[Check your understanding]
A. Using the article on Sawe's marathon training, write out the portion between "Significantly Sawe’s traditional" and "for race specificity.", inclusive, substituting "tarmac" for "asphalt".
B. Summarize the article on Sawe's marathon training in two sentences.

Sebastian Sawe 'The Special One'

 

IN THE SECOND OF THREE PIECES, RUN THROUGH COACHES MATT LONG AND SAM GOODCHILD EXPLORE WHAT TRAINING THE SUB 2 HOUR PERFORMANCE OF SABASTIAN SAWE WAS UNDERPINNED BY:

Those of a certain age may well chuckle when looking back two decades or so ago when then new Chelsea boss Jose Mourinho, turned heads when he famously both equally endeared and irritated the football world in equal measure in announcing himself as ‘The Special One’ upon his grandstand entrance to life at Stamford Bridge. I guess it’s a slightly different story when a significant other says this about
you, rather than it being a self-proclamation. Speaking of his charge, Sabastian Sawe, coach Claudio Berardelli recently said, “When I started to see him running the way he ran before London, I was like, hey, Sebastian was not just a good one…he’s a special one”.

One day there will no doubt be a book or three written about Sawe’s pre-London training but until that happens lets be a little more selective and focus on five key facets of his physical performance- namely Aerobic Endurance; Bridging; Interval Work; Strength Endurance and last but by no means least, Fuelling.

 Aerobic Endurance

To achieve success at the marathon one simply has to be an ‘aerobic animal’ with bags of oxygenated energy waiting to be used. Sawe averaged 125 miles per week with a peak of around 150 miles. There will be marathon runners out there of lesser accomplishment who have far exceeded these averages but the point about the differential between the mean average and peak is that his training will have included progressive overload weeks and periodically, de-load weeks.

Significantly Sawe’s traditional long run progressed from around 15 miles to around 25 miles. Again what is significant about this is the incremental increase in volume not the fact that he eventually covered almost the full marathon distance. Importantly Sawe would switch his work between gravel and asphalt thus gaining a biokinetic effect from operating on different surfaces and by making sure some of his runs
towards the London marathon itself would have been effected on a road-based surface, in the ethos of embracing race specificity. Amazingly Sawe reportedly ran a couple of extremely long runs of 24-25 miles almost entirely at marathon race target pace (around 2hr05m) for race specificity.

It is vital to understand Sawe operated off an extended micro-cycle of 10 days meaning he would not attempt to effect a long run every single calendar week and this explains why the culmination of his long runs were especially voluminous. To get the aerobic volume into his work on the majority of the days where a long run was not effected, Sawe would often ‘double day’, running up 12 miles in a morning and
around 6 miles in the afternoon.

Bridging

Every athlete training for a marathon needs to do a significant proportion of their work at low intensity and Sawe was no different in the lead up to London. Sawe favoured active rather than passive recovery days with steady state 7-9 mile runs being effected which would have assisted in the processes of ‘flushing out’ metabolic
waste.

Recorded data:
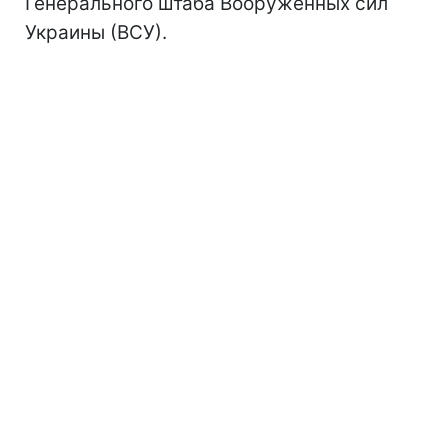
Генерального штаба Вооруженных сил
Украины (ВСУ).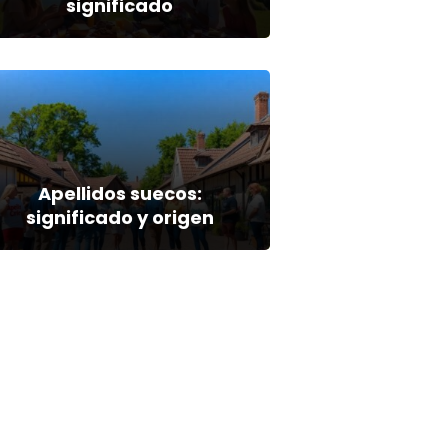
significado
Apellidos suecos:
significado y origen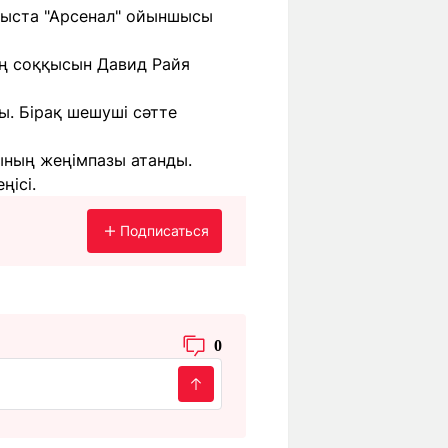
ныста "Арсенал" ойыншысы
ың соққысын Давид Райя
ы. Бірақ шешуші сәтте
ының жеңімпазы атанды.
ңісі.
Подписаться
0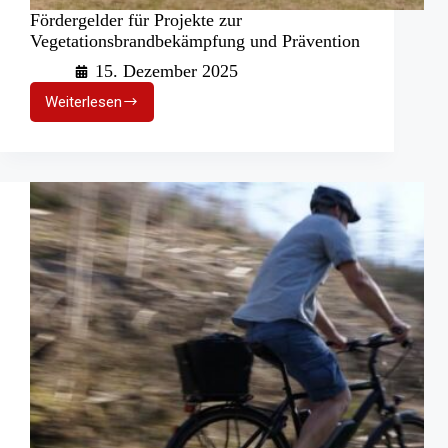
Fördergelder für Projekte zur
Vegetationsbrandbekämpfung und Prävention
15. Dezember 2025
Weiterlesen
Fördergelder
für
Projekte
zur
Vegetationsbrandbekämpfung
und
Prävention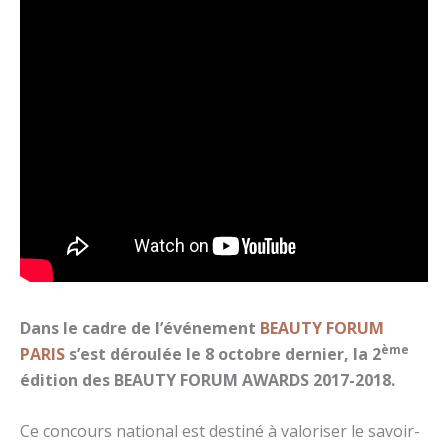
Dans le cadre de l’événement
BEAUTY FORUM
ème
PARIS
s’est déroulée le 8 octobre dernier, la 2
édition des BEAUTY FORUM AWARDS 2017-2018.
Ce concours national est destiné à valoriser le savoir-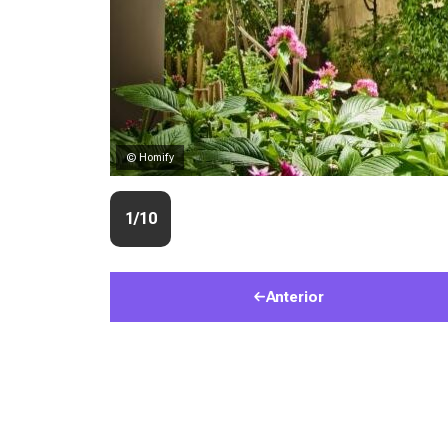
© Homify
1/10
Anterior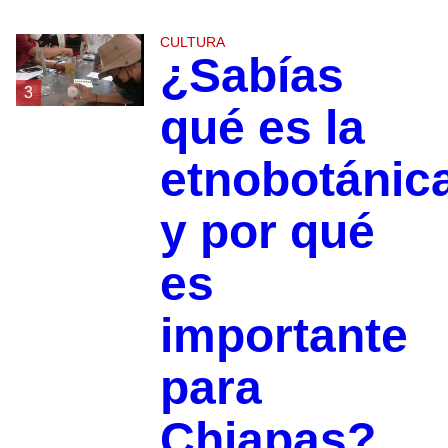
CULTURA
¿Sabías
3
qué es la
etnobotánic
y por qué
es
importante
para
Chiapas?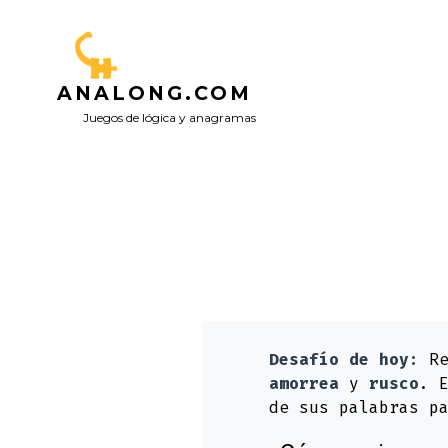
Saltar
al
contenido
ANALONG.COM
Juegos de lógica y anagramas
Desafío de hoy:
Re
amorrea
y
rusco
. 
de sus palabras p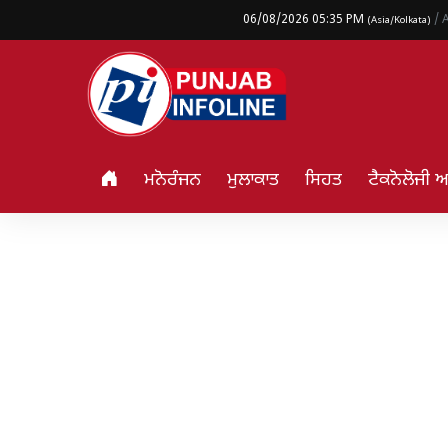
06/08/2026 05:35 PM
/ 
(Asia/Kolkata)
ਮਨੋਰੰਜਨ
ਮੁਲਾਕਾਤ
ਸਿਹਤ
ਟੈਕਨੋਲੋਜੀ 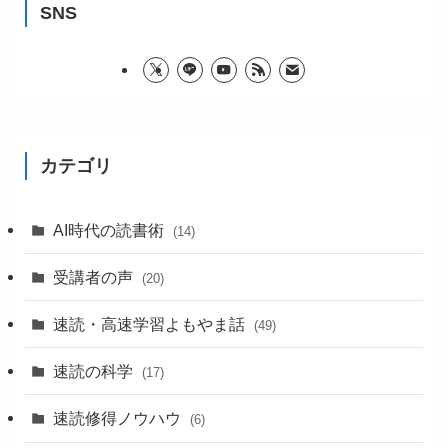
SNS
カテゴリ
AI時代の読書術
(14)
受講者の声
(20)
速読・高速学習よもやま話
(49)
速読の科学
(17)
速読修得ノウハウ
(6)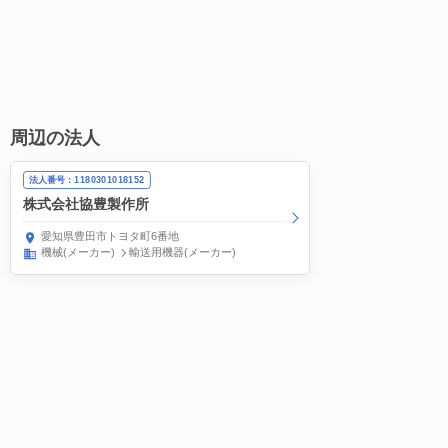
周辺の法人
法人番号：1180301018152
株式会社協豊製作所
愛知県豊田市トヨタ町6番地
機械(メーカー)
輸送用機器(メーカー)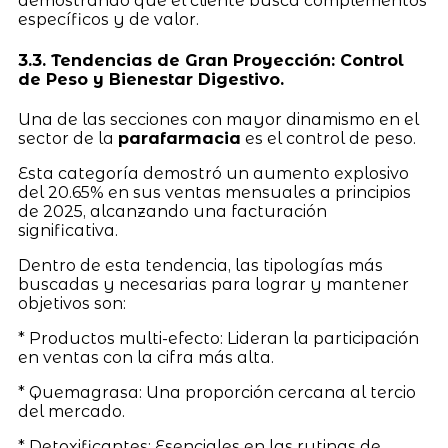
demostrando que el cliente busca complementos
específicos y de valor.
3.3. Tendencias de Gran Proyección: Control
de Peso y Bienestar Digestivo.
Una de las secciones con mayor dinamismo en el
sector de la
parafarmacia
es el control de peso.
Esta categoría demostró un aumento explosivo
del 20.65% en sus ventas mensuales a principios
de 2025, alcanzando una facturación
significativa.
Dentro de esta tendencia, las tipologías más
buscadas y necesarias para lograr y mantener
objetivos son:
* Productos multi-efecto: Lideran la participación
en ventas con la cifra más alta.
* Quemagrasa: Una proporción cercana al tercio
del mercado.
* Detoxificantes: Esenciales en las rutinas de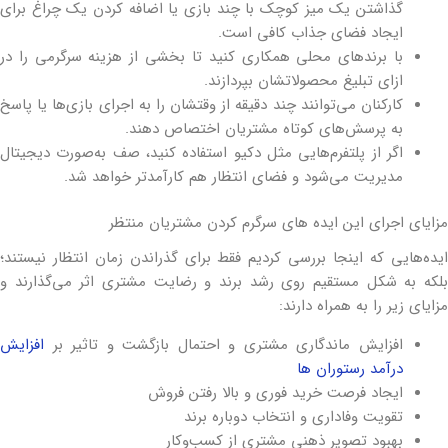
گذاشتن یک میز کوچک با چند بازی یا اضافه کردن یک چراغ برای
ایجاد فضای جذاب کافی است.
با برندهای محلی همکاری کنید تا بخشی از هزینه سرگرمی را در
ازای تبلیغ محصولاتشان بپردازند.
کارکنان می‌توانند چند دقیقه از وقتشان را به اجرای بازی‌ها یا پاسخ
به پرسش‌های کوتاه مشتریان اختصاص دهند.
اگر از پلتفرم‌هایی مثل دکیو استفاده کنید، صف به‌صورت دیجیتال
مدیریت می‌شود و فضای انتظار هم کارآمدتر خواهد شد.
مزایای اجرای این ایده های سرگرم کردن مشتریان منتظر
ایده‌هایی که اینجا بررسی کردیم فقط برای گذراندن زمان انتظار نیستند؛
بلکه به شکل مستقیم روی رشد برند و رضایت مشتری اثر می‌گذارند و
مزایای زیر را به همراه دارند:
افزایش ماندگاری مشتری و احتمال بازگشت و تاثیر بر
افزایش
درآمد رستوران ها
ایجاد فرصت خرید فوری و بالا رفتن فروش
تقویت وفاداری و انتخاب دوباره برند
بهبود تصویر ذهنی مشتری از کسب‌وکار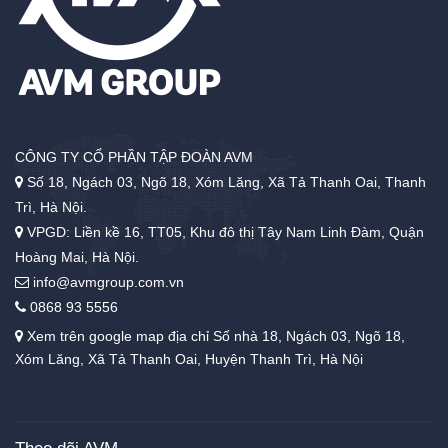
CÔNG TY CỔ PHẦN TẬP ĐOÀN AVM
Số 18, Ngách 03, Ngõ 18, Xóm Lăng, Xã Tả Thanh Oai, Thanh
Trì, Hà Nội.
VPGD: Liền kề 16, TT05, Khu đô thị Tây Nam Linh Đàm, Quận
Hoàng Mai, Hà Nội.
info@avmgroup.com.vn
0868 93 5556
Xem trên google map địa chỉ Số nhà 18, Ngách 03, Ngõ 18,
Xóm Lăng, Xã Tả Thanh Oai, Huyện Thanh Trì, Hà Nội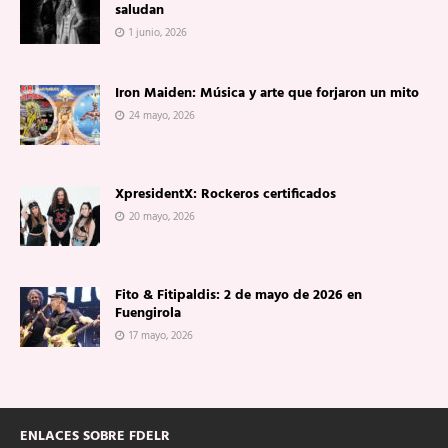
saludan
1 junio, 2026
Iron Maiden: Música y arte que forjaron un mito
24 mayo, 2026
XpresidentX: Rockeros certificados
20 mayo, 2026
Fito & Fitipaldis: 2 de mayo de 2026 en
Fuengirola
17 mayo, 2026
ENLACES SOBRE FDELR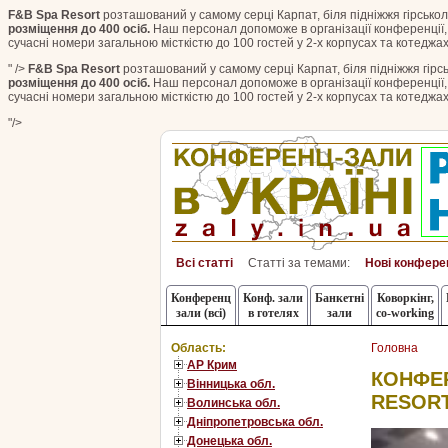
F&B Spa Resort
розташований у самому серці Карпат, біля підніжжя гірськол
розміщення до 400 осіб.
Наш персонал допоможе в організації конференції, с
сучасні номери загальною місткістю до 100 гостей у 2-х корпусах та котеджа
" />
F&B Spa Resort
розташований у самому серці Карпат, біля підніжжя гірс
розміщення до 400 осіб.
Наш персонал допоможе в організації конференції, с
сучасні номери загальною місткістю до 100 гостей у 2-х корпусах та котеджа
"/>
Всі статті
Статті за темами:
Нові конфере
Конференц
Конф. зали
Банкетні
Коворкінг,
зали (всі)
в готелях
зали
co-working
Область:
Головна
АР Крим
КОНФЕР
Вінницька обл.
RESOR
Волинська обл.
Дніпропетровська обл.
Донецька обл.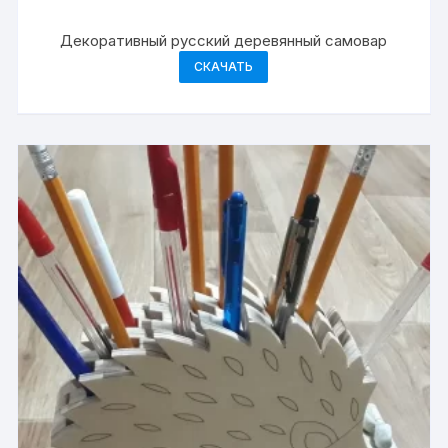
Декоративный русский деревянный самовар
СКАЧАТЬ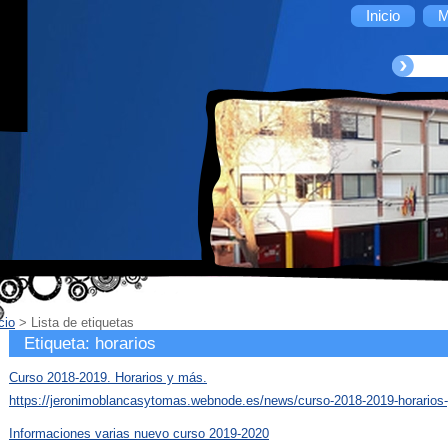
Inicio
M
cio
>
Lista de etiquetas
Etiqueta: horarios
Curso 2018-2019. Horarios y más.
https://jeronimoblancasytomas.webnode.es/news/curso-2018-2019-horarios
Informaciones varias nuevo curso 2019-2020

[Task-by-task results]
A.
Significantly Sawe’s traditional long run progressed from around 15 miles to around 25 miles. Again what is significant about this is the incremental increase in volume not the fact that he eventually covered almost the full marathon distance. Importantly Sawe would switch his work between gravel and tarmac thus gaining a biokinetic effect from operating on different surfaces and by making sure some of his runs
towards the London marathon itself would have been effected on a road-based surface, in the ethos of embracing race specificity. Amazingly Sawe reportedly ran a couple of extremely long runs of 24-25 miles almost entirely at marathon race target pace (around 2hr05m) for race specificity.

B. Coaches Matt Long and Sam Goodchild examine the training behind Sawe's sub-two-hour marathon by focusing on aerobic endurance, bridging, interval work, strength endurance and fueling. Sawe averaged 125 miles a week with a peak of around 150, built his long run from about 15 to 25 miles on a 10-day micro-cycle, often ran twice a day, and used steady 7-9 mile runs for active recovery.